Data to process:

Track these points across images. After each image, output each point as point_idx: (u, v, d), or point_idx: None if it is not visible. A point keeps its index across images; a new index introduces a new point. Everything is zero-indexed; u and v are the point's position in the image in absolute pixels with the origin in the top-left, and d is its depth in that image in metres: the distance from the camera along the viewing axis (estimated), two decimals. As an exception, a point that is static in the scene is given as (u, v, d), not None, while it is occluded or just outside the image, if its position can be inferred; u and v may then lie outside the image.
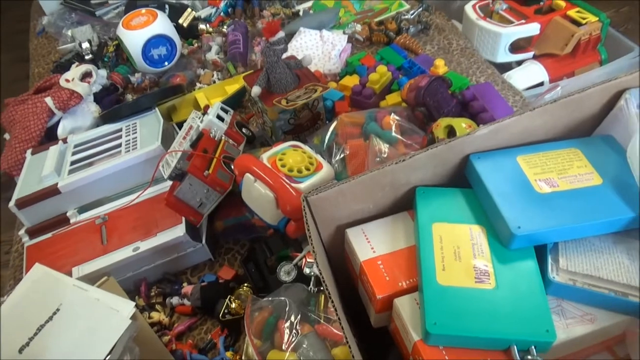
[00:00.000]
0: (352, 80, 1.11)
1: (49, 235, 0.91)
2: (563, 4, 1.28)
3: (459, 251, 0.50)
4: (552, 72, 1.24)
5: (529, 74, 1.25)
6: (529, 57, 1.30)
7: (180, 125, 1.07)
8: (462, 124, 0.83)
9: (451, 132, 0.85)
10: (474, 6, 1.35)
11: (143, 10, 1.24)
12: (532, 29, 1.26)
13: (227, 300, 0.80)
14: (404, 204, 0.58)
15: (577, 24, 1.23)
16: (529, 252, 0.49)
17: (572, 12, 1.24)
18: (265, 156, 0.81)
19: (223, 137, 0.93)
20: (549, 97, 0.84)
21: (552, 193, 0.51)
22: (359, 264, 0.53)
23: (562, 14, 1.26)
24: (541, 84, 1.25)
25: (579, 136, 0.57)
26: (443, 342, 0.44)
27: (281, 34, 0.92)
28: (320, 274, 0.46)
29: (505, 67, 1.32)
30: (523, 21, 1.27)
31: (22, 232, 0.92)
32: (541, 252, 0.50)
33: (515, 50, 1.31)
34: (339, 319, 0.43)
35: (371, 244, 0.55)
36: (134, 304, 0.70)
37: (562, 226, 0.47)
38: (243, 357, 0.74)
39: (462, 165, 0.57)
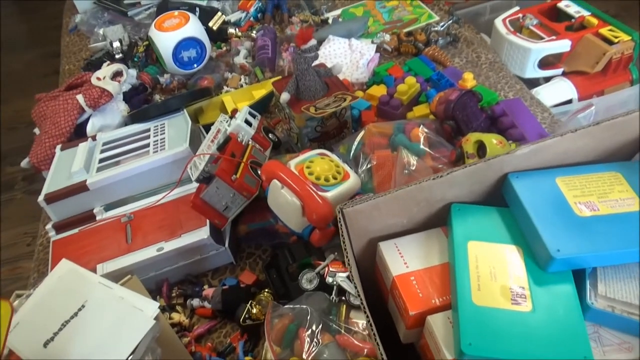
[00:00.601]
0: (379, 90, 1.10)
1: (75, 231, 0.92)
2: (595, 21, 1.27)
3: (495, 271, 0.50)
4: (581, 90, 1.23)
5: (557, 91, 1.24)
6: (558, 74, 1.29)
7: (206, 127, 1.07)
8: (492, 140, 0.82)
9: (481, 148, 0.84)
10: (504, 20, 1.35)
11: (176, 13, 1.26)
12: (562, 45, 1.25)
13: (248, 305, 0.80)
14: (438, 220, 0.58)
15: (609, 42, 1.22)
16: (566, 276, 0.48)
17: (604, 30, 1.23)
18: (293, 163, 0.81)
19: (250, 142, 0.93)
20: (583, 116, 0.83)
21: (593, 217, 0.50)
22: (392, 278, 0.53)
23: (594, 31, 1.25)
24: (569, 101, 1.24)
25: (620, 160, 0.56)
26: (477, 363, 0.44)
27: (313, 41, 0.92)
28: (356, 288, 0.46)
29: (533, 83, 1.31)
30: (554, 37, 1.27)
31: (49, 226, 0.93)
32: (579, 277, 0.49)
33: (544, 66, 1.30)
34: (374, 334, 0.43)
35: (404, 259, 0.54)
36: (157, 304, 0.71)
37: (603, 252, 0.47)
38: (262, 363, 0.74)
39: (499, 183, 0.57)
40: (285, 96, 0.94)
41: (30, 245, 1.95)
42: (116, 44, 1.37)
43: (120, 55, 1.36)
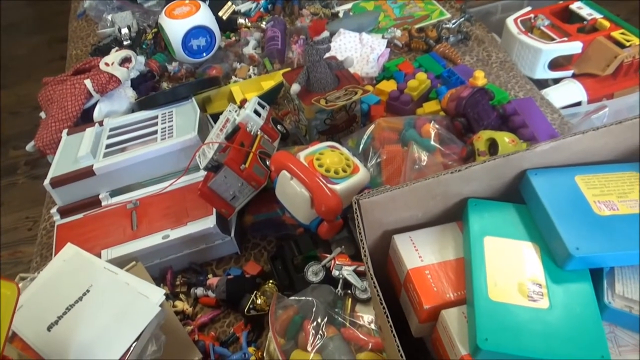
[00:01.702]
0: (388, 85, 1.10)
1: (80, 216, 0.91)
2: (607, 24, 1.26)
3: (512, 267, 0.49)
4: (591, 93, 1.23)
5: (567, 93, 1.23)
6: (568, 76, 1.28)
7: (214, 116, 1.07)
8: (505, 138, 0.82)
9: (493, 145, 0.83)
10: (515, 20, 1.34)
11: (186, 0, 1.25)
12: (573, 47, 1.25)
13: (253, 295, 0.80)
14: (453, 215, 0.57)
15: (621, 45, 1.21)
16: (584, 275, 0.48)
17: (616, 34, 1.23)
18: (303, 154, 0.81)
19: (259, 133, 0.92)
20: (596, 117, 0.83)
21: (612, 216, 0.49)
22: (406, 271, 0.52)
23: (606, 34, 1.24)
24: (579, 103, 1.23)
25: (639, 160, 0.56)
26: (492, 359, 0.43)
27: (326, 33, 0.92)
28: (372, 279, 0.46)
29: (542, 84, 1.31)
30: (565, 39, 1.26)
31: (54, 210, 0.92)
32: (596, 276, 0.48)
33: (554, 67, 1.29)
34: (390, 327, 0.43)
35: (419, 253, 0.54)
36: (163, 291, 0.70)
37: (622, 251, 0.46)
38: (265, 354, 0.73)
39: (516, 180, 0.56)
40: (295, 87, 0.93)
41: (31, 229, 1.94)
42: (124, 31, 1.36)
43: (129, 42, 1.35)
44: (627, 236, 0.47)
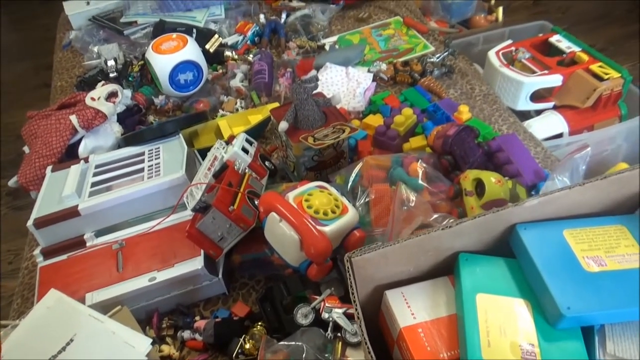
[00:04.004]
0: (375, 120, 1.11)
1: (64, 257, 0.89)
2: (586, 57, 1.29)
3: (504, 326, 0.49)
4: (572, 124, 1.25)
5: (549, 125, 1.25)
6: (549, 107, 1.31)
7: (201, 151, 1.06)
8: (491, 178, 0.83)
9: (479, 185, 0.84)
10: (497, 53, 1.37)
11: (174, 35, 1.25)
12: (554, 80, 1.27)
13: (241, 339, 0.79)
14: (444, 269, 0.58)
15: (599, 78, 1.24)
16: (576, 333, 0.48)
17: (595, 67, 1.26)
18: (292, 195, 0.81)
19: (247, 170, 0.92)
20: (579, 156, 0.84)
21: (601, 273, 0.50)
22: (399, 329, 0.52)
23: (585, 67, 1.27)
24: (560, 135, 1.26)
25: (625, 212, 0.57)
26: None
27: (313, 72, 0.92)
28: (366, 342, 0.45)
29: (524, 115, 1.33)
30: (546, 72, 1.29)
31: (36, 251, 0.90)
32: (587, 333, 0.49)
33: (535, 99, 1.32)
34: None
35: (411, 310, 0.54)
36: (150, 340, 0.69)
37: (612, 310, 0.47)
38: (254, 400, 0.72)
39: (506, 233, 0.57)
40: (283, 125, 0.94)
41: (12, 263, 1.89)
42: (111, 63, 1.35)
43: (115, 74, 1.34)
44: (616, 294, 0.48)
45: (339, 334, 0.76)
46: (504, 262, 0.56)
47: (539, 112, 1.34)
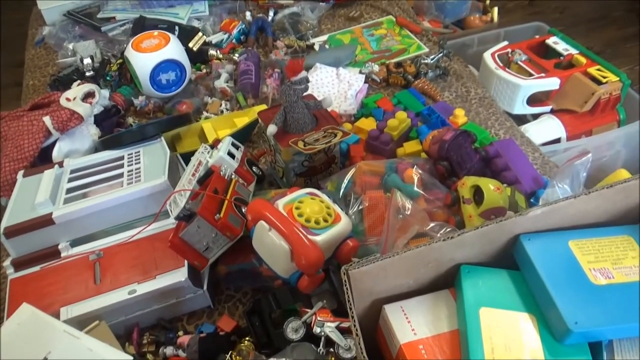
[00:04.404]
0: (367, 123, 1.07)
1: (36, 268, 0.84)
2: (584, 60, 1.27)
3: (509, 343, 0.47)
4: (569, 129, 1.23)
5: (546, 129, 1.23)
6: (547, 111, 1.28)
7: (184, 155, 1.01)
8: (490, 186, 0.79)
9: (477, 192, 0.81)
10: (492, 54, 1.34)
11: (155, 33, 1.19)
12: (551, 83, 1.25)
13: (228, 356, 0.74)
14: (445, 281, 0.55)
15: (598, 82, 1.22)
16: (583, 349, 0.46)
17: (593, 70, 1.24)
18: (281, 203, 0.77)
19: (234, 176, 0.87)
20: (579, 163, 0.81)
21: (608, 285, 0.48)
22: (399, 346, 0.50)
23: (583, 70, 1.25)
24: (558, 140, 1.23)
25: (631, 222, 0.55)
26: None
27: (304, 73, 0.88)
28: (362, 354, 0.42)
29: (520, 119, 1.31)
30: (543, 75, 1.26)
31: (7, 263, 0.84)
32: (595, 349, 0.47)
33: (532, 102, 1.29)
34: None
35: (412, 325, 0.51)
36: (130, 357, 0.66)
37: (620, 324, 0.45)
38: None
39: (509, 244, 0.55)
40: (272, 129, 0.89)
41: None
42: (87, 61, 1.29)
43: (91, 72, 1.28)
44: (624, 307, 0.46)
45: (331, 349, 0.72)
46: (507, 274, 0.54)
47: (535, 117, 1.32)
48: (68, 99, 1.05)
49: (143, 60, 1.16)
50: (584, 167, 0.83)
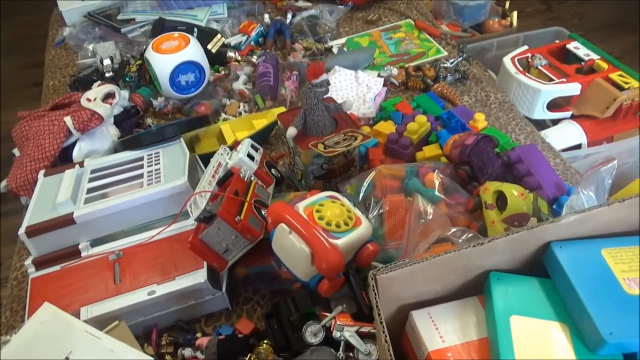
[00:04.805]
0: (386, 127, 1.06)
1: (57, 267, 0.84)
2: (605, 65, 1.25)
3: (541, 352, 0.46)
4: (590, 135, 1.21)
5: (567, 135, 1.21)
6: (567, 117, 1.27)
7: (203, 157, 1.01)
8: (513, 192, 0.78)
9: (500, 198, 0.80)
10: (512, 59, 1.33)
11: (175, 34, 1.20)
12: (572, 88, 1.23)
13: (247, 358, 0.74)
14: (473, 288, 0.54)
15: (620, 87, 1.20)
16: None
17: (614, 76, 1.22)
18: (302, 206, 0.76)
19: (253, 178, 0.87)
20: (605, 170, 0.80)
21: (643, 295, 0.47)
22: (427, 353, 0.49)
23: (604, 76, 1.24)
24: (579, 145, 1.21)
25: None
26: None
27: (325, 76, 0.88)
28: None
29: (540, 124, 1.29)
30: (564, 80, 1.25)
31: (28, 262, 0.85)
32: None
33: (552, 108, 1.27)
34: None
35: (440, 332, 0.50)
36: (150, 358, 0.65)
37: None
38: None
39: (539, 252, 0.54)
40: (292, 131, 0.89)
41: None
42: (107, 62, 1.30)
43: (111, 73, 1.29)
44: None
45: (351, 354, 0.71)
46: (538, 282, 0.53)
47: (555, 122, 1.30)
48: (89, 100, 1.06)
49: (163, 61, 1.16)
50: (609, 174, 0.81)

Task:
From the records above, print exactly the lines that run from the line with "8: (462, 124, 0.83)" to the line with "32: (541, 252, 0.50)", inclusive.

Task solution:
8: (462, 124, 0.83)
9: (451, 132, 0.85)
10: (474, 6, 1.35)
11: (143, 10, 1.24)
12: (532, 29, 1.26)
13: (227, 300, 0.80)
14: (404, 204, 0.58)
15: (577, 24, 1.23)
16: (529, 252, 0.49)
17: (572, 12, 1.24)
18: (265, 156, 0.81)
19: (223, 137, 0.93)
20: (549, 97, 0.84)
21: (552, 193, 0.51)
22: (359, 264, 0.53)
23: (562, 14, 1.26)
24: (541, 84, 1.25)
25: (579, 136, 0.57)
26: (443, 342, 0.44)
27: (281, 34, 0.92)
28: (320, 274, 0.46)
29: (505, 67, 1.32)
30: (523, 21, 1.27)
31: (22, 232, 0.92)
32: (541, 252, 0.50)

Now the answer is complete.